*** Opening Study text ***
Advance Praise for The Meat Paradox:
Description
From a vital new voice in food ethics comes a smart, nuanced investigation into the current meat debate.
Our future diet will be shaped by diverse forces. It will be shaped by novel technologies, by geopolitical tensions, and the evolution of cultural preferences, by shocks to the status quo— pandemics and economic strife, the escalation of the climate and ecological crises—and by how we choose to respond. It will also be shaped by our emotions. It will be shaped by the meat paradox.
"Should we eat animals?” was, until recently, a question reserved for moral philosophers and an ethically minded minority, but it is now posed on restaurant menus and supermarket shelves, on social media and morning television. The recent surge in popularity for veganism in the UK, Europe and North America has created a rupture in the rites and rituals of meat, challenging the cultural narratives that sustain our omnivory.
*** Closing Study text ***
*** Opening Recorded information ***
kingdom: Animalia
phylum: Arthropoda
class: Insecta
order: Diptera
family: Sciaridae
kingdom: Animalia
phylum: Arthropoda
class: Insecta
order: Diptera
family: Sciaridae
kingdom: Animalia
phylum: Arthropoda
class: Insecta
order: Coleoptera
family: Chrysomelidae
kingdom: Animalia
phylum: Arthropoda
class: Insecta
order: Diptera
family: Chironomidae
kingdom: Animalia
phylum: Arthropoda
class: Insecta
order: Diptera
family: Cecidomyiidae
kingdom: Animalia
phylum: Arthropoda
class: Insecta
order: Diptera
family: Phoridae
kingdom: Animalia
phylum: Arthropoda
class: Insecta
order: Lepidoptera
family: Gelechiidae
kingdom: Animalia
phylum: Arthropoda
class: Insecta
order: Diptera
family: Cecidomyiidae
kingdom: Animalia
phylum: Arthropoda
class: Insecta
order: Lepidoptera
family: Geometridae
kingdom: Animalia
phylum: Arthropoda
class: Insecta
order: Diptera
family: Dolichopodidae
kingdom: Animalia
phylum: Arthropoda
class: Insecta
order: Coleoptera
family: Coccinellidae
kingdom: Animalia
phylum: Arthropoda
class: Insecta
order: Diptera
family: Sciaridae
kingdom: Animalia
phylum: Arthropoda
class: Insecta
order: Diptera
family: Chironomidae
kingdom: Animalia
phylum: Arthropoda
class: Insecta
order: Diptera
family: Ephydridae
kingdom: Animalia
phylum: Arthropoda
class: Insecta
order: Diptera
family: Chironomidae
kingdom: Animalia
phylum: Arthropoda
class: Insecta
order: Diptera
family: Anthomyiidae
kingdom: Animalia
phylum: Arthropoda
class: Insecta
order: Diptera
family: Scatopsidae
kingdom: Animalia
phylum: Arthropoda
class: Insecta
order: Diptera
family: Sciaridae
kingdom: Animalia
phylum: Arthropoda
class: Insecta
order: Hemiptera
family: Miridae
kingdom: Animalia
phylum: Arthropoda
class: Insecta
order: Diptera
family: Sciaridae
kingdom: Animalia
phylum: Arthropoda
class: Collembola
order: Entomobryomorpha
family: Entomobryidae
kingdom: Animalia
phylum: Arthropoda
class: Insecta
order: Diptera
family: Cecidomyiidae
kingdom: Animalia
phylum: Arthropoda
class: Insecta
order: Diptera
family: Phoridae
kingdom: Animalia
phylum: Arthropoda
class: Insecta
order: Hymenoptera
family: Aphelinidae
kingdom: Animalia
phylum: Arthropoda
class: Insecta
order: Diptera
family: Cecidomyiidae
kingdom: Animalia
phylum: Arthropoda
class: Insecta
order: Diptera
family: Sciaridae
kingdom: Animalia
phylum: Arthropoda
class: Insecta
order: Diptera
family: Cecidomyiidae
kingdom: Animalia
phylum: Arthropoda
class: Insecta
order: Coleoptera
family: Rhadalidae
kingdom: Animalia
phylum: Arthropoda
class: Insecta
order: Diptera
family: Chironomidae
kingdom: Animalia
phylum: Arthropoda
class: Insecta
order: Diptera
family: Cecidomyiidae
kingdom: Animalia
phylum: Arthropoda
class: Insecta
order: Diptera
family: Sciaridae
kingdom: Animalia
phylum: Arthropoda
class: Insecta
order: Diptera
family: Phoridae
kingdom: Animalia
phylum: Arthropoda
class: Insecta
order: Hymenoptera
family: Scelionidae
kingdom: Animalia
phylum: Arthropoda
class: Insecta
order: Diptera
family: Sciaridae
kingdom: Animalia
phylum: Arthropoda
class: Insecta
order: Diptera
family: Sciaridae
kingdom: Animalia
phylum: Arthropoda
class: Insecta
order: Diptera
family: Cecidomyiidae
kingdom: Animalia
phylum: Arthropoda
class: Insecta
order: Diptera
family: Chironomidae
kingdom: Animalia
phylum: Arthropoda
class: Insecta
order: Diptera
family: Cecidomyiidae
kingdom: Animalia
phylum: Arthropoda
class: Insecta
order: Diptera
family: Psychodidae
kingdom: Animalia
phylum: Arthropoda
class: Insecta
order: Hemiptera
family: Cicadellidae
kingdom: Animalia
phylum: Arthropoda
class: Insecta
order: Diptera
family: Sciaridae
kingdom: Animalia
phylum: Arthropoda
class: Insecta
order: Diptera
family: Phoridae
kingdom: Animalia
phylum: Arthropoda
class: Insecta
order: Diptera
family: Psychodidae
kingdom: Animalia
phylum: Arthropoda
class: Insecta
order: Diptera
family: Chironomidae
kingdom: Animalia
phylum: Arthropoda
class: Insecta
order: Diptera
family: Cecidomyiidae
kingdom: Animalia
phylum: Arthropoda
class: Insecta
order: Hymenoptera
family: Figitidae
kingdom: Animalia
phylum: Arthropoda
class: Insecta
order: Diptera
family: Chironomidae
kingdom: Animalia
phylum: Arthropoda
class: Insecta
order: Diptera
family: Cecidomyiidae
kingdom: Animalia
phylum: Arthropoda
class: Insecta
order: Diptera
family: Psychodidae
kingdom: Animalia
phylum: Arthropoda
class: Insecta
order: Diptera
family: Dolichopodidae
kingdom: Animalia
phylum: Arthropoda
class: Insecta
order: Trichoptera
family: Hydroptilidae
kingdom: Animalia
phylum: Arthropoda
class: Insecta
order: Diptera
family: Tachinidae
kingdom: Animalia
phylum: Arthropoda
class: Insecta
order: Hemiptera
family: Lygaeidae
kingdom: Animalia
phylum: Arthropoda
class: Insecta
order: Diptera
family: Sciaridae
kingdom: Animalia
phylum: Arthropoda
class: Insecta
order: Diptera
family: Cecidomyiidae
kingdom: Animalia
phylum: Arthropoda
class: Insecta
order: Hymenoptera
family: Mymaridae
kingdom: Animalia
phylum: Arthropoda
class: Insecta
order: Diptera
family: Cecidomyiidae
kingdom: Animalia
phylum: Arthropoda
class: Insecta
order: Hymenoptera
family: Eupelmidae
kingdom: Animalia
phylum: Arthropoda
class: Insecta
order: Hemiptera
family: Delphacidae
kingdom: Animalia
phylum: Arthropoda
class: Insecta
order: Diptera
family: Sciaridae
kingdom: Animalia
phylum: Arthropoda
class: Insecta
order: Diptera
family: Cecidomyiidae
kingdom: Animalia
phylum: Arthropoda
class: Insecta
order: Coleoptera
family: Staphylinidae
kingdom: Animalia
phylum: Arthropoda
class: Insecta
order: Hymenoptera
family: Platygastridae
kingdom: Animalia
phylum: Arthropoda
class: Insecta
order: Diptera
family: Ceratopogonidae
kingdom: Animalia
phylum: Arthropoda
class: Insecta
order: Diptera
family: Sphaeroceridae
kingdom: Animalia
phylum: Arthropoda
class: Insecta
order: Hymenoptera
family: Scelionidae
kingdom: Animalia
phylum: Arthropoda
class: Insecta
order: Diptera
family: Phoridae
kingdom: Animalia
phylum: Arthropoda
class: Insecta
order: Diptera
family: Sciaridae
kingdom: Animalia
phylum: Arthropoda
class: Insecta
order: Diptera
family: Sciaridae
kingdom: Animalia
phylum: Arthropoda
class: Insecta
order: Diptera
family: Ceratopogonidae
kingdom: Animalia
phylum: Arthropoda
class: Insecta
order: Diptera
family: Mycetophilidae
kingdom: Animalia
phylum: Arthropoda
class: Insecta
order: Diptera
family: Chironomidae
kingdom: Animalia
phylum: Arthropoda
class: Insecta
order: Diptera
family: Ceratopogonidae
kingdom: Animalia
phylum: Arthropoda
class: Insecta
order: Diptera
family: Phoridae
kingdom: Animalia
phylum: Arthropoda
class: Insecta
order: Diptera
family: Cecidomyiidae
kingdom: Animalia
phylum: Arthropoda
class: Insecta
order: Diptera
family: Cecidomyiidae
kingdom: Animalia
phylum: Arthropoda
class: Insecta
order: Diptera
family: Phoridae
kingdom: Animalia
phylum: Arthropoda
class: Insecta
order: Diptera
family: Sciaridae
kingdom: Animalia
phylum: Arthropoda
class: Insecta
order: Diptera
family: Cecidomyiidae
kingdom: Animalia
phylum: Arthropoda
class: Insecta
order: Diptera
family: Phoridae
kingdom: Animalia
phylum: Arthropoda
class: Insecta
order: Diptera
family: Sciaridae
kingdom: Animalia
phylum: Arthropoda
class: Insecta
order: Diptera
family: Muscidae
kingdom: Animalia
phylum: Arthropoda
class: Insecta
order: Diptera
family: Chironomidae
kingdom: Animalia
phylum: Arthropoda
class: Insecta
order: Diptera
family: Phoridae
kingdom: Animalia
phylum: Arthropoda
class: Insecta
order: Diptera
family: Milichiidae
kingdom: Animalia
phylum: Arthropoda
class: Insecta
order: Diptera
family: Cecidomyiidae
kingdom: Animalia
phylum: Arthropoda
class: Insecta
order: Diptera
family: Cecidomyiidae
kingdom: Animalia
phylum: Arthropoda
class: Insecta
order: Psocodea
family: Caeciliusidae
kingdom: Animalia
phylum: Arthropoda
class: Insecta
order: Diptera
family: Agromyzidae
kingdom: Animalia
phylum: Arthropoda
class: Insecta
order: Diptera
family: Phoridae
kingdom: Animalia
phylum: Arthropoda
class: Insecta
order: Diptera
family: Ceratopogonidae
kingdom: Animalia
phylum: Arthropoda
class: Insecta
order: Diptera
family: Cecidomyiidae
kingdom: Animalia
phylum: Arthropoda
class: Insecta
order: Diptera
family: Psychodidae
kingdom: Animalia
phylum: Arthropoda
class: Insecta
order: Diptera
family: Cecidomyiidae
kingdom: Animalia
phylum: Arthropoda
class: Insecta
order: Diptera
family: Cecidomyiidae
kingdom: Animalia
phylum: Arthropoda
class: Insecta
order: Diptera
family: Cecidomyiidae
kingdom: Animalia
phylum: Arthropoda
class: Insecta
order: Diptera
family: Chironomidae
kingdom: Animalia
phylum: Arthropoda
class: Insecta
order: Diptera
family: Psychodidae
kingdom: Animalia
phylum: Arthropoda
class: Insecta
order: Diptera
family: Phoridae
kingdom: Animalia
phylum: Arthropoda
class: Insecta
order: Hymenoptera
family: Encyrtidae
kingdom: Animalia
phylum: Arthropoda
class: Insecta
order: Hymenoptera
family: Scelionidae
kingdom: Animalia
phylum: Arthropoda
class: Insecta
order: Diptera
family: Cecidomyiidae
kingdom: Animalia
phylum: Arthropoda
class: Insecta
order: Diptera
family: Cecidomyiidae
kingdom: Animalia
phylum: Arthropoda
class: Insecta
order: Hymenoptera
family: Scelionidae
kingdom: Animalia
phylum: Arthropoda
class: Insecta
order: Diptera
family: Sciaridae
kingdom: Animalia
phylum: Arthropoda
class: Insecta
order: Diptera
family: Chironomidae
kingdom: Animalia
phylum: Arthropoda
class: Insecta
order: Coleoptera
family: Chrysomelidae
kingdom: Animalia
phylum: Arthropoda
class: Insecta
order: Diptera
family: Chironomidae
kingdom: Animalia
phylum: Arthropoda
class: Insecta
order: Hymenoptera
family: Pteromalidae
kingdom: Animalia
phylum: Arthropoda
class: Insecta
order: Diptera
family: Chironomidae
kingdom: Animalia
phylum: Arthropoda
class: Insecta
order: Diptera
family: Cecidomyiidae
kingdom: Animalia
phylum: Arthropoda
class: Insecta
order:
*** Closing Recorded information ***
Aim of the task:
According to the book description, in which places has veganism recently surged in popularity?

Answer space:
The UK, Europe and North America.